To begin to get a look at “what’s out there,” humans began a collective project about 500 years ago in which they used whatever enhanced methods they could find to see the world around them more clearly. They invented and improved telescopes for seeing distant things, and microscopes for seeing small things. And they developed entire branches of mathematics to order and make sense of the vast quantities of data they were slowly gathering.

                        

The success of this project at accomplishing much of what it set out to achieve cannot be overstated. It will doubtless continue to reap huge benefits for humanity another few centuries – provided, of course, that humanity can manage to continue holding back on using it for mass destruction until…

                        

Until we find our way to a new and humble understanding of reality to help guide us on a more grounded path.

                        

Which is where we left off with the previous insight.

                        

The raw material that any of us human beings gets about ourselves and the world around us arrives in a limited number of ways. To keep things relatively simple, I’ve distinguished these routes of entry as perceptions, bodily sensations, thoughts, and feelings. You might slice them up somewhat differently, using a few more or a few less categories. But the important place that we’re working toward – hopefully, step-by-step, with your having signed off, at least provisionally, on the whole endeavor – is this that all of them occur within consciousness, a kind of field of awareness which, it turns out upon observation and reflection, is not very much like any physical space studied in the natural sciences.

                        

In fact, while perceptions, bodily sensations, thoughts, and feelings are all distinct in how we experience them – just as, say, feelings of impatience and jealousy are also distinct – there is a sense we are slowly coming to that these different phenomena have a common source as what I’ve called perturbations in the field of consciousness in which all things arise.

                        

You could think of a perturbation as similar to the result when you pluck a guitar string: What comes into being is a vibration that your ear perceives to be a musical note, with a set of qualities such as pitch, volume, and duration that arise and then gradually subside.

                        

This note resides in the air that completely surrounds the guitar and your ear, and without that air it wouldn’t exist.

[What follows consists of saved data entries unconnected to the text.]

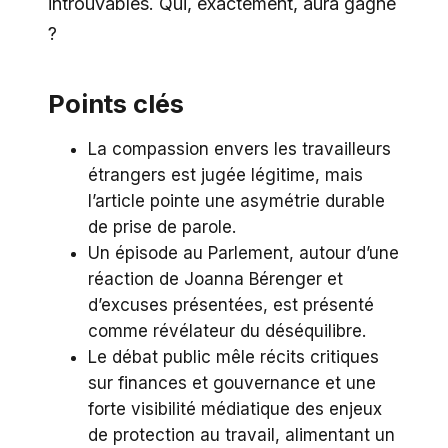
introuvables. Qui, exactement, aura gagné
?
Points clés
La compassion envers les travailleurs
étrangers est jugée légitime, mais
l’article pointe une asymétrie durable
de prise de parole.
Un épisode au Parlement, autour d’une
réaction de Joanna Bérenger et
d’excuses présentées, est présenté
comme révélateur du déséquilibre.
Le débat public mêle récits critiques
sur finances et gouvernance et une
forte visibilité médiatique des enjeux
de protection au travail, alimentant un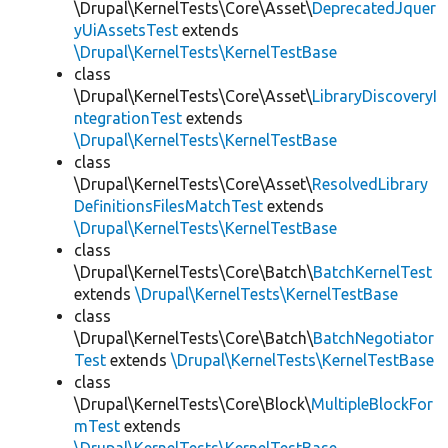
\Drupal\KernelTests\Core\Asset\
DeprecatedJquer
yUiAssetsTest
extends
\Drupal\KernelTests\KernelTestBase
class
\Drupal\KernelTests\Core\Asset\
LibraryDiscoveryI
ntegrationTest
extends
\Drupal\KernelTests\KernelTestBase
class
\Drupal\KernelTests\Core\Asset\
ResolvedLibrary
DefinitionsFilesMatchTest
extends
\Drupal\KernelTests\KernelTestBase
class
\Drupal\KernelTests\Core\Batch\
BatchKernelTest
extends
\Drupal\KernelTests\KernelTestBase
class
\Drupal\KernelTests\Core\Batch\
BatchNegotiator
Test
extends
\Drupal\KernelTests\KernelTestBase
class
\Drupal\KernelTests\Core\Block\
MultipleBlockFor
mTest
extends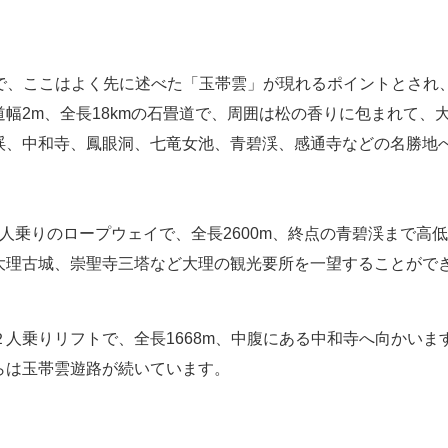
道で、ここはよく先に述べた「玉帯雲」が現れるポイントとされ
道幅
2m、全長18kmの石畳道で、周囲は松の香りに包まれて
渓、中和寺、鳳眼洞、七竜女池、青碧渓、感通寺などの名勝地
人乗りのロープウェイで、全長2600m、終点の青碧渓まで高低
大理古城、
崇聖寺三塔など大理の観光要所を一望することがで
２人乗りリフトで、全長
1668m、中腹にある中和寺へ向かい
らは玉帯雲遊路が続いています。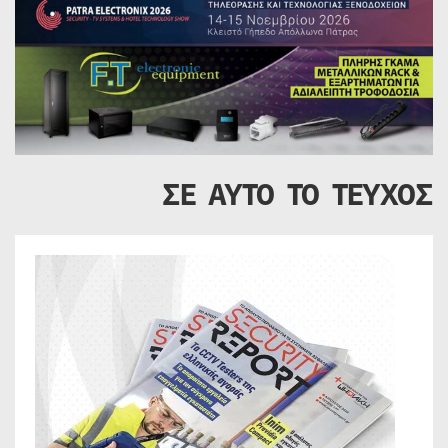
ΣΕ ΑΥΤΟ ΤΟ ΤΕΥΧΟΣ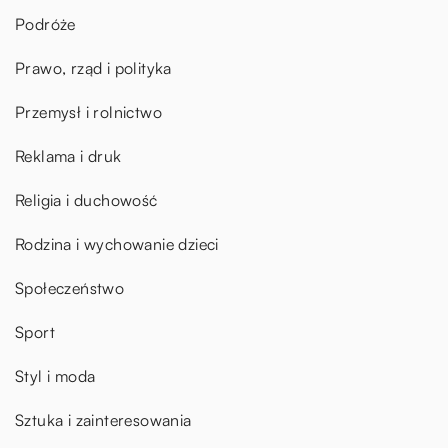
Podróże
Prawo, rząd i polityka
Przemysł i rolnictwo
Reklama i druk
Religia i duchowość
Rodzina i wychowanie dzieci
Społeczeństwo
Sport
Styl i moda
Sztuka i zainteresowania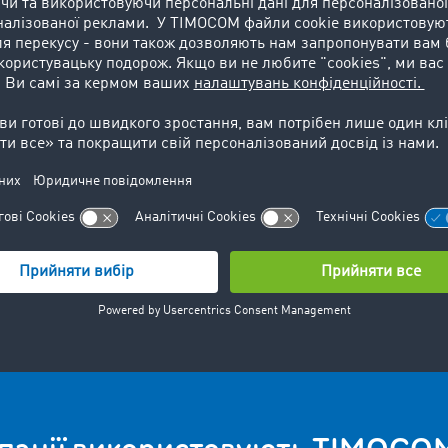
M: Ваша Інноваційна Біржа В
шуку більш відповідних пропозицій, ви можете просто зве
експертів для консультації.
Приєднуйся зараз
Запитання? Ми тут для вас:
+48 71 737 26 40
info.ua@timocom.com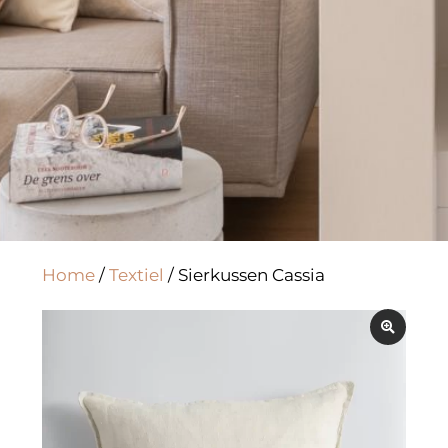
Home
/
Textiel
/ Sierkussen Cassia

Yet I’ll bet that in all the time you’ve ever listened to music or the voice of a friend in a conversation, you’ve virtually never stepped back from the experience to observe, This is all simply a set of perturbations of the air – nothing more!

                        

All the diversity of sounds you’ve heard throughout your life are equally comprehensible as perturbations within the field of air that surrounds the earth. This in no way limits their beauty or usefulness, but it does unify them even in their multiplicity.

                        

In a similar way, the fantastic diversity of experiences from which the fabric of your life has been woven has a single comprehensible source that in no way diminishes them: they can all equally and without exception be apprehended and understood as perturbations within the field of consciousness in which everything arises.